There is also a plausible and contextually supported case that school participation can reduce exposure to recruitment, trafficking, and early marriage.⁸
What there is not is strong causal evidence quantifying these protective effects directly.
Not because the effects are necessarily absent.
Because they are extremely difficult to isolate and measure.
Not a funding case. A research agenda.
This is not a call for EA funders to replace collapsing ODA. They cannot. And they should not be expected to. It is a call to do what EA is unusually good at: take uncertainty seriously, and build better tools for acting under it.
"Absence of evidence is not evidence of absence" can defend almost anything. So the line matters. The case is strongest when the mechanism is plausible, the possible effect is large, and the studies needed to reduce uncertainty are feasible but underfunded.

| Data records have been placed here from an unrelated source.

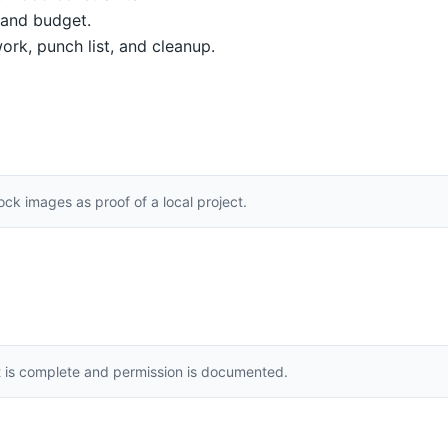
, and budget.
ork, punch list, and cleanup.
k images as proof of a local project.
t is complete and permission is documented.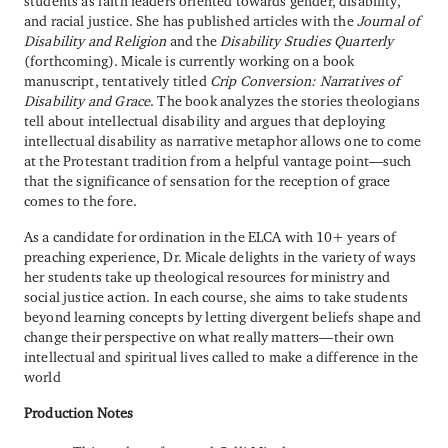
students as faith leaders oriented towards gender, disability,
and racial justice. She has published articles with the
Journal of
Disability and Religion
and the
Disability Studies Quarterly
(forthcoming). Micale is currently working on a book
manuscript, tentatively titled
Crip Conversion: Narratives of
Disability and Grace
. The book analyzes the stories theologians
tell about intellectual disability and argues that deploying
intellectual disability as narrative metaphor allows one to come
at the Protestant tradition from a helpful vantage point—such
that the significance of sensation for the reception of grace
comes to the fore.
As a candidate for ordination in the ELCA with 10+ years of
preaching experience, Dr. Micale delights in the variety of ways
her students take up theological resources for ministry and
social justice action. In each course, she aims to take students
beyond learning concepts by letting divergent beliefs shape and
change their perspective on what really matters—their own
intellectual and spiritual lives called to make a difference in the
world
Production Notes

Education in emergencies appears to meet that test. So, plausibly, do other newly-defunded areas: protection, social cohesion programming, mental health in crisis, some forms of governance support. None of these will produce a clean DALY estimate next year. Some of them may, given investment in the right research. The rest may not. We will not know which is which until someone funds the research, tests the pathways and estimates the counterfactuals.
What counts as a life saved?
Only the death we prevented and measured?
Or also the life trajectory that did not collapse because the conditions for collapse were held back long enough?